Lemon Herb Orzo Chickpeas (Print Version)

A zesty orzo dish with chickpeas, fresh spring vegetables, and herbs for a bright, wholesome meal.

# Components:

→ Pasta & Legumes

01 - 1 cup dry orzo pasta
02 - 1 can (15 oz) chickpeas, drained and rinsed

→ Vegetables

03 - 1 cup asparagus, trimmed and cut into 1-inch pieces
04 - 1 cup sugar snap peas, trimmed and halved
05 - 1 cup zucchini, diced
06 - 1 cup baby spinach, packed
07 - 1 small yellow onion, finely chopped
08 - 2 cloves garlic, minced

→ Liquids

09 - 3 cups low-sodium vegetable broth
10 - 2 tablespoons olive oil
11 - Juice and zest of 1 large lemon

→ Herbs & Seasoning

12 - 1/4 cup fresh parsley, chopped
13 - 2 tablespoons fresh dill, chopped
14 - 1 teaspoon dried oregano
15 - 1/2 teaspoon salt
16 - 1/4 teaspoon freshly ground black pepper
17 - Pinch of red pepper flakes, optional

# Directions:

01 - Heat olive oil in a large deep skillet or Dutch oven over medium heat.
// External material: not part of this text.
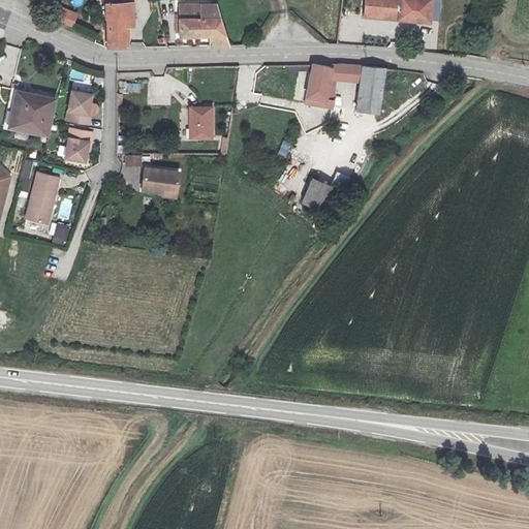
[(109,47),(129,45),(128,27),(134,27),(133,0),(105,0),(106,19),(109,19),(109,47)]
Add onion and sauté for 3-4 minutes until softened.
02 - Add garlic, zucchini, asparagus, and sugar snap peas. Cook for 2-3 minutes, stirring occasionally, until vegetables are just starting to soften.
03 - Stir in the orzo and cook for 1 minute to lightly toast.
04 - Add chickpeas, vegetable broth, oregano, salt, pepper, and red pepper flakes. Bring to a gentle boil.
05 - Reduce heat to a simmer. Cover and cook for 8-10 minutes, stirring occasionally, until orzo is tender and most of the liquid is absorbed.
06 - Stir in spinach, lemon juice, and lemon zest. Cook for 1-2 minutes until spinach is wilted.
07 - Remove from heat. Add parsley and dill, toss gently to combine. Taste and adjust seasoning if needed.
08 - Serve warm, garnished with extra herbs and lemon wedges if desired.

# Expert Advice:

01 -
  • Everything cooks in one pot, which means less cleanup and more time to actually enjoy dinner.
  • The lemon and fresh herbs make it taste fancy without requiring any obscure ingredients or special skills.
02 -
  • Don't walk away while the orzo cooks—pasta can go from perfectly tender to mushy in about 30 seconds, so stir occasionally and start tasting at the 8-minute mark.
  • The lemon zest matters almost more than the juice; that tiny fleck of bright yellow citrus oil is what makes people ask what the secret ingredient is.
03 -
  • Prep all your vegetables before you start cooking so when things move fast, you're not scrambling to find the cutting board.
  • If your broth smells like much of anything other than vegetables and salt, it'll overpower the delicate lemon and herb flavors, so taste it first and choose accordingly.